Wednesday, March 9, 2016

Farming is Work That Matters

I was at the MOSES organic farming conference at the end of February. Several of the classes that I went to were out standing, real life changing stuff. I sent the teachers a note and told them they did a nice job and should be very proud of doing "Work that Matters".

Most organic farmers are doing "Work that Matters" too and here is why.
  1. Families depend on your produce or meats for their sustenance. We figure several hundred families buy most of their vegetables from us. You are literally preserving the DNA of the human race. Unlike conventional farmers whose corn, beans or wheat is gonna end up in some processed box some where as hollow calories for the masses. The organic farmer is likely to know a large share of his customers through farmers markets and CSAs.
  2. Direct marketing builds a relationship with the eater. The farmer becomes a part of the extended family of their customers.
  3. The organic farmer preserves the genetics of non-GMO plants and animals.
  4. The organic farmer's practices are environmental enhancing. You know the talk parents should have with their children about the birds and the bees. Well they should have a second talk about preserving natural insect control and pollinators.

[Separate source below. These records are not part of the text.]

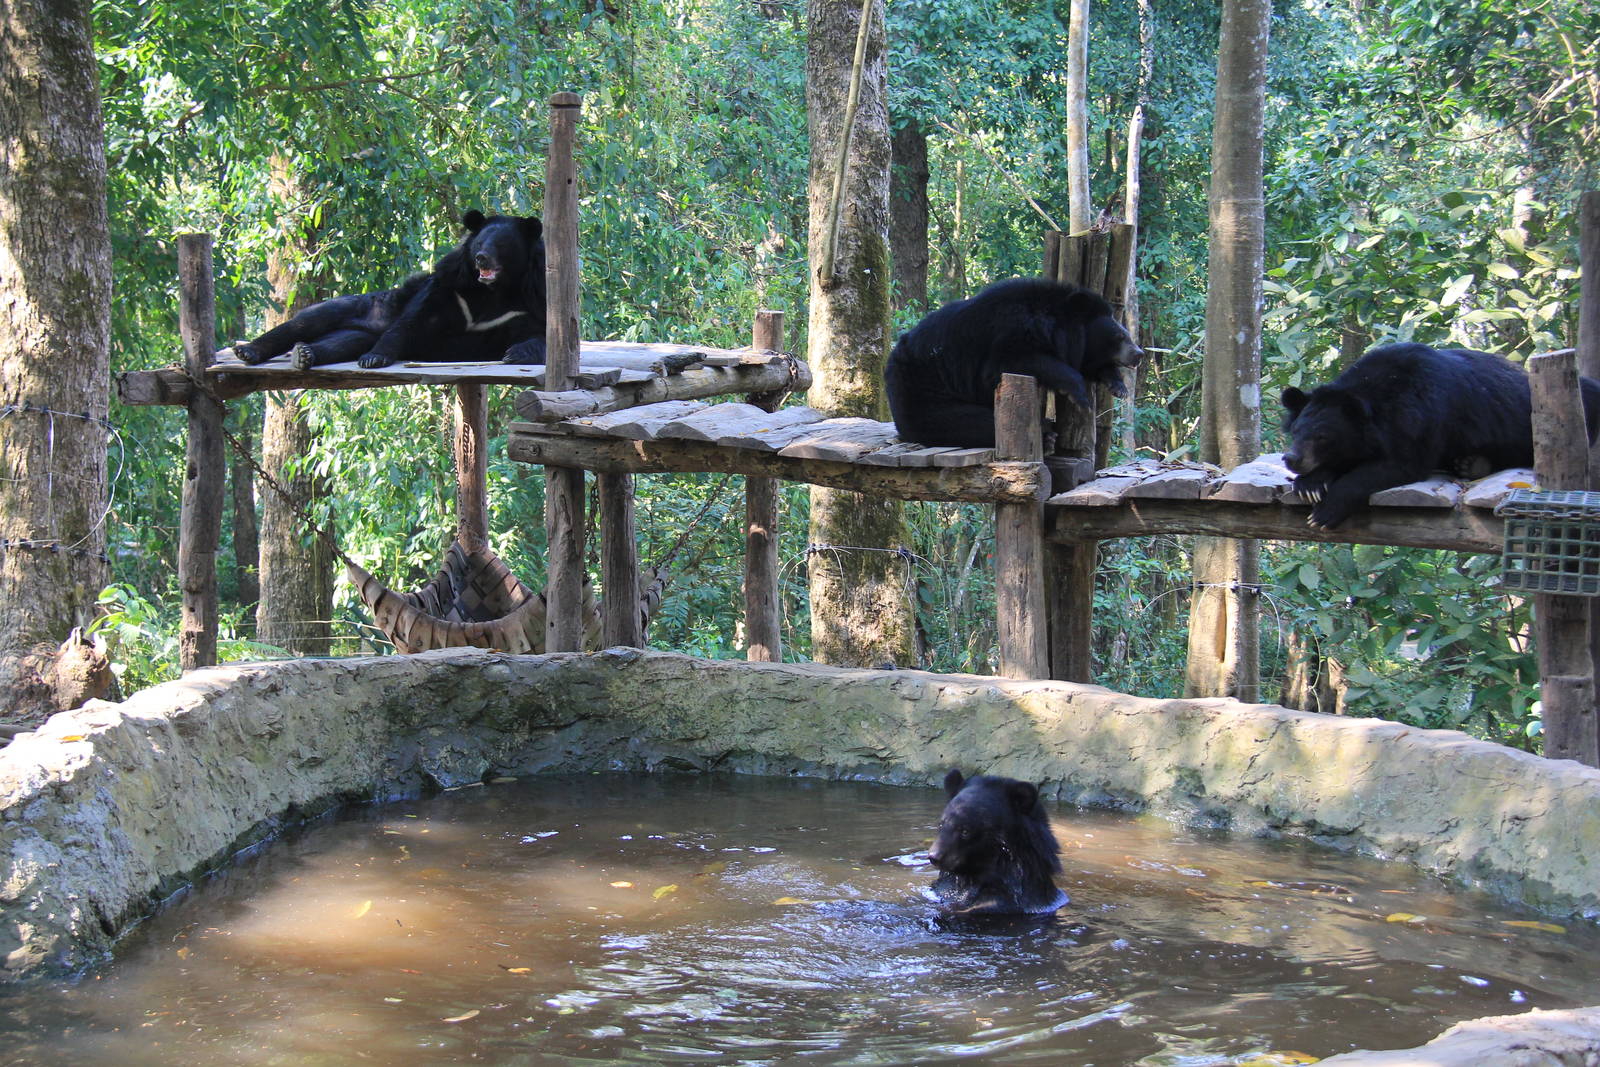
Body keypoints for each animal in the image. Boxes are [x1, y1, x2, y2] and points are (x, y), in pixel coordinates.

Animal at [233, 210, 546, 371]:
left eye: (502, 244)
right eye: (480, 242)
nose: (482, 258)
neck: (494, 289)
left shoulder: (529, 300)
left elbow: (539, 333)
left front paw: (514, 354)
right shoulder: (451, 288)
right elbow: (412, 320)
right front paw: (375, 358)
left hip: (357, 333)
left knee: (339, 344)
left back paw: (306, 355)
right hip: (361, 305)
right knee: (305, 323)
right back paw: (249, 351)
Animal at [885, 277, 1144, 448]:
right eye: (1119, 336)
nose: (1139, 354)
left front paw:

The organic farmer helps these environmentally challenged groups stay alive and thrive. If you build it they will come. You should see the pollinators that come to our rows of baby zucchini with their jumbo blossoms and copious amounts of pollen. The rows literally sing with insects in the morning sun. These are happy critters, we shake bees out of the blossoms who are drunk with pollen, and have never been stung.
  5. The organic farmer builds soil. I took a survey last year from an organic group at one of the land grant universities. They ask a question about how organic practices slowed soil loss...this is the wrong question. They should be asking how organic practices build soil. No other approach is acceptable, if you can't figure out how to build soil with your farming then you shouldn't be farming. If you don't build soil then there is no future. Even conventional farmers can do this. It is called cover crops and composting organic matter.
  6. The organic farmer purifies ground water. The biological system upon which the organic farm is built cannot contaminate ground water. Fertility is so intimately linked with the needs of the plant and soil microbiology, that there is no wasted nutrients to leach into the ground water.
You can partner with the organic farmer by buying organic. Vote with your fork.